Funding: The publication was created within the project of the Minister of Science and Higher Education “Support for the activity of Centers of Excellemce established in Poland under Horizon 2020” on the basis of the contract number MEiN/2023?DIR/3796. This publication is supported by the European Union’s Horizon 2020 researcg and innovation programme under grant agreement Sano No 857533. This publication is supported by Sano project carried out within the International Research Agendas programme of the Foundation for Polish Science, co-financed by the European Union under the European Regional Development Fund.
Joan Falcó-Roget
Computer Vision Team, Brain & More Lab, Sano Centre for Computational Medicine, Kraków, Poland
Abstract: The successful deep artificial neural networks barely resemble how networks in the mammal brain operate. Behavioral experiments and computational modeling of those offer the possibility to hinder some of these differences. First, I will discuss the basic properties of cortical networks and how we can incorporate them into biologically plausible mathematical models. Second, I will emphasize how the training of these network models remains an open challenge. Moreover, these challenges increase enormously if we incorporate further biological constraints into the learning process; for example, Hebbian-based and/or dopamine-based learning rules. Finally, and most importantly, I will discuss how we could bypass these constraints to obtain network models to mimic information processing in real brains and how they can be used to understand how behavior and cognition emerge from low-level computations.
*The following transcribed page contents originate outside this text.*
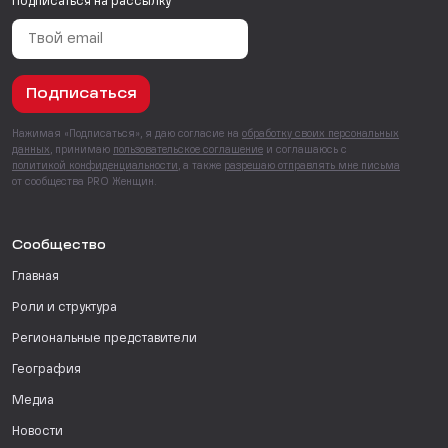
Подписаться на рассылку
Подписаться
Нажимая «Подписаться», я даю согласие на
обработку своих персональных
данных
, принимаю
пользовательское соглашение
и соглашаюсь с
политикой конфиденциальности
, а также
разрешаю отправлять мне письма
от сообщества PRO Женщин.
Сообщество
Главная
Роли и структура
Региональные представители
География
Медиа
Новости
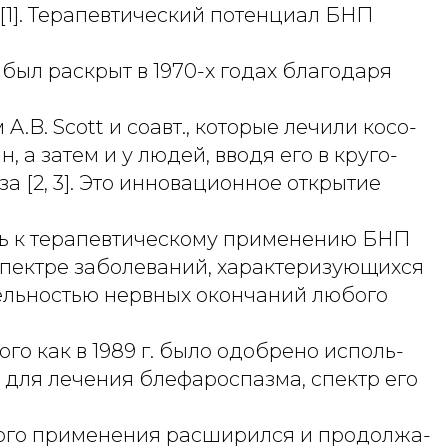
[1]. Терапевтический потенциал БНП
 был раскрыт в 1970-х годах благодаря
A.B. Scott и соавт., которые лечили косо-
н, а затем и у людей, вводя его в круго-
а [2, 3]. Это инновационное открытие
ь к терапевтическому применению БНП
пектре заболеваний, характеризующихся
ельностью нервных окончаний любого
ого как в 1989 г. было одобрено исполь-
 для лечения блефароспазма, спектр его
ого применения расширился и продолжа-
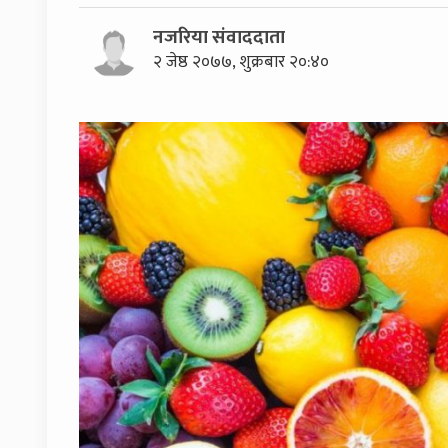
नजरिया संवाददाता
२ जेष्ठ २०७७, शुक्रबार २०:४०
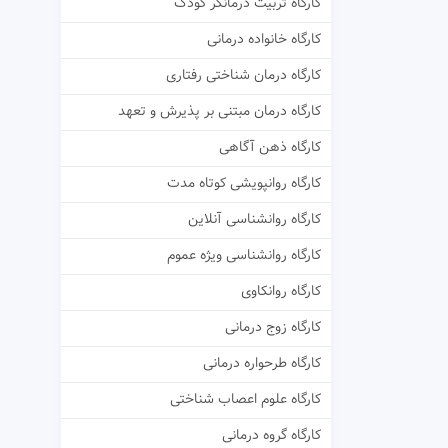
کارگاه تربیت درمانگر کودک
کارگاه خانواده درمانی
کارگاه درمان شناختی رفتاری
کارگاه درمان مبتنی بر پذیرش و تعهد
کارگاه ذهن آگاهی
کارگاه روانپویشی کوتاه مدت
کارگاه روانشناسی آنلاین
کارگاه روانشناسی ویژه عموم
کارگاه روانکاوی
کارگاه زوج درمانی
کارگاه طرحواره درمانی
کارگاه علوم اعصاب شناختی
کارگاه گروه درمانی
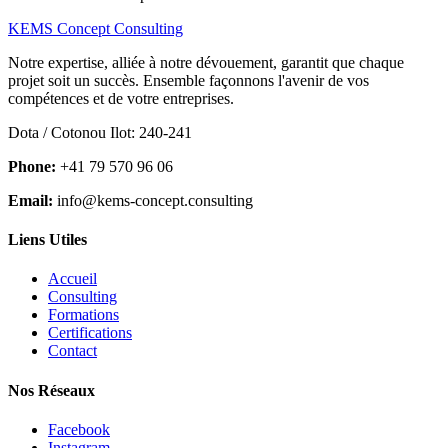
KEMS Concept Consulting
Notre expertise, alliée à notre dévouement, garantit que chaque
projet soit un succès. Ensemble façonnons l'avenir de vos
compétences et de votre entreprises.
Dota / Cotonou Ilot: 240-241
Phone:
+41 79 570 96 06
Email:
info@kems-concept.consulting
Liens Utiles
Accueil
Consulting
Formations
Certifications
Contact
Nos Réseaux
Facebook
Instagram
Funding: The publication was created within the project of the Minister of Science and Higher Education "Support for the activity of Centers of Excellence established in Poland under Horizon 2020" on the basis of the contract number MEiN/2023/DIR/3796. This project has received funding from the European Union’s Horizon 2020 research and innovation programme under grant agreement No 857533. This publication is supported by Sano project carried out within the International Research Agendas programme of the Foundation for Polish Science, co-financed by the European Union under the European Regional Development Fund.
Jan K. Argasiński
Jagiellonian University in Krakow & Sano - Centre for Computational Medicine, Krakow, Poland
Abstract: Spiking Neural Networks (SNNs) represent a sophisticated approach to modelling brain activity, closely mimicking the dynamics of biological neural networks. By incorporating the fundamental principles of how neurons spike and communicate, SNNs provide a more realistic representation of neural processing compared to traditional artificial neural networks. When it comes to integrating multielectrode array recordings from rat brain areas into computational modeling, SNNs play a crucial role. These recordings offer rich, detailed data about neuronal activity patterns, including the timing of spikes, which is critical for SNNs. By inputting this data into SNNs, researchers can simulate how specific brain areas process information. This approach allows for a deeper understanding of complex neural mechanisms and can lead to advancements in neuroscientific research, offering insights into brain function, neural disorders, and potential therapeutic strategies. The alignment of SNNs with real neural data enhances the accuracy and relevance of computational models in neuroscience.